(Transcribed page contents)
- - -

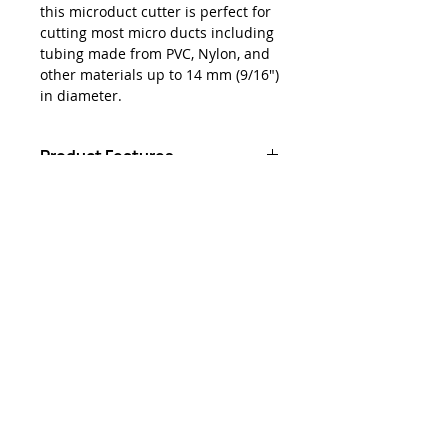
this microduct cutter is perfect for
cutting most micro ducts including
tubing made from PVC, Nylon, and
other materials up to 14 mm (9/16")
in diameter.
Product Features
Made from polypropylene with
Downloads
thermoplastic rubber (TPR) grips
for maximum grip and comfort
Data Sheet - Jonard® MDC-14
Heat treated stainless steel
Microduct Tube Cutter (14 mm)
blade cuts through ducts with
ease
Cuts tubing up to 14 mm (9/16")
in diameter
お問い合わせ
sales@lightbrigade.com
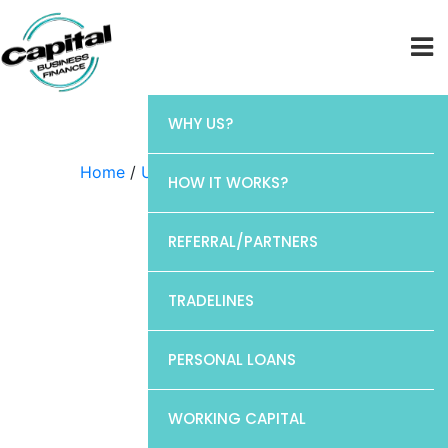
WHY US?
Home
/
Uncategorized
/ Discover
HOW IT WORKS?
REFERRAL/PARTNERS
TRADELINES
PERSONAL LOANS
WORKING CAPITAL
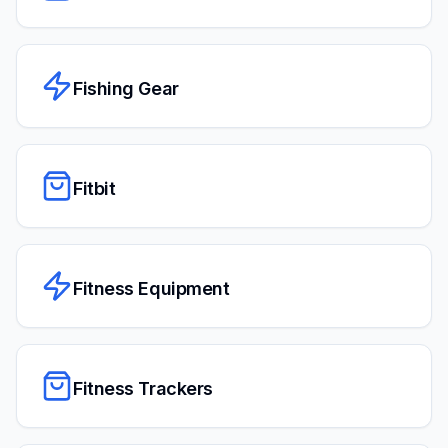
Fishing Gear
Fitbit
Fitness Equipment
Fitness Trackers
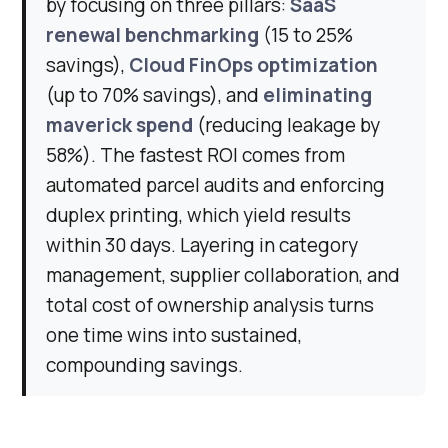
by focusing on three pillars:
SaaS
renewal benchmarking
(15 to 25%
savings),
Cloud FinOps optimization
(up to 70% savings), and
eliminating
maverick spend
(reducing leakage by
58%). The fastest ROI comes from
automated parcel audits and enforcing
duplex printing, which yield results
within 30 days. Layering in category
management, supplier collaboration, and
total cost of ownership analysis turns
one time wins into sustained,
compounding savings.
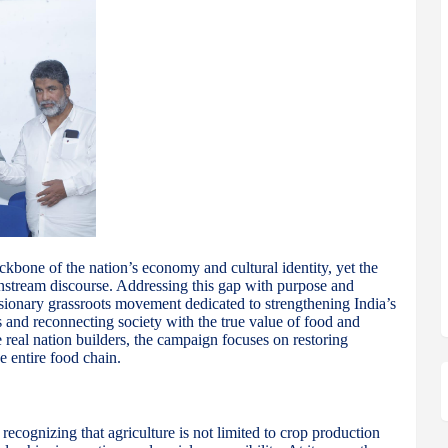
ackbone of the nation’s economy and cultural identity, yet the
nstream discourse. Addressing this gap with purpose and
ionary grassroots movement dedicated to strengthening India’s
and reconnecting society with the true value of food and
he real nation builders, the campaign focuses on restoring
e entire food chain.
cognizing that agriculture is not limited to crop production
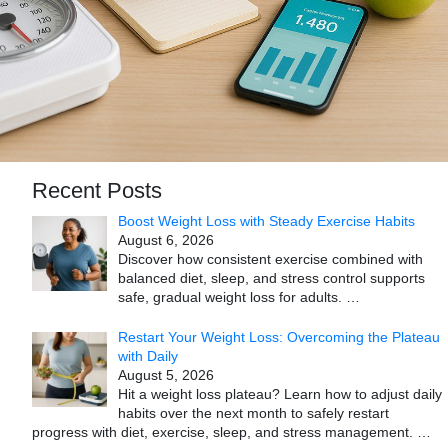
Recent Posts
Boost Weight Loss with Steady Exercise Habits
August 6, 2026
Discover how consistent exercise combined with
balanced diet, sleep, and stress control supports
safe, gradual weight loss for adults.
…
Restart Your Weight Loss: Overcoming the Plateau
with Daily
August 5, 2026
Hit a weight loss plateau? Learn how to adjust daily
habits over the next month to safely restart
progress with diet, exercise, sleep, and stress management.
…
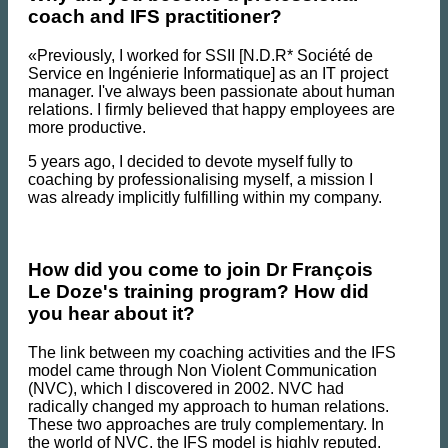
coach and IFS practitioner?
«Previously, I worked for SSII [N.D.R* Société de
Service en Ingénierie Informatique] as an IT project
manager. I've always been passionate about human
relations. I firmly believed that happy employees are
more productive.
5 years ago, I decided to devote myself fully to
coaching by professionalising myself, a mission I
was already implicitly fulfilling within my company.
How did you come to join Dr François
Le Doze's training program? How did
you hear about it?
The link between my coaching activities and the IFS
model came through Non Violent Communication
(NVC), which I discovered in 2002. NVC had
radically changed my approach to human relations.
These two approaches are truly complementary. In
the world of NVC, the IFS model is highly reputed.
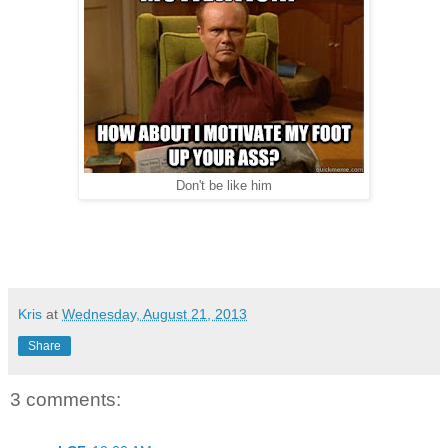
Don't be like him
Kris
at
Wednesday, August 21, 2013
Share
3 comments:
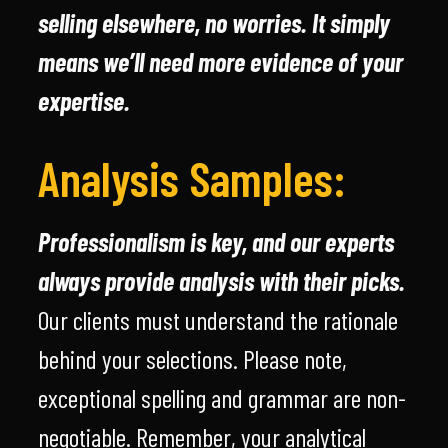
selling elsewhere, no worries. It simply
means we’ll need more evidence of your
expertise.
Analysis Samples:
Professionalism is key, and our experts
always provide analysis with their picks.
Our clients must understand the rationale
behind your selections. Please note,
exceptional spelling and grammar are non-
negotiable. Remember, your analytical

- - -

__Exercise__. Scan the data above for the word "about". Copy every line in which it is found.

__Your solution__.
manager. I've always been passionate about human
you hear about it?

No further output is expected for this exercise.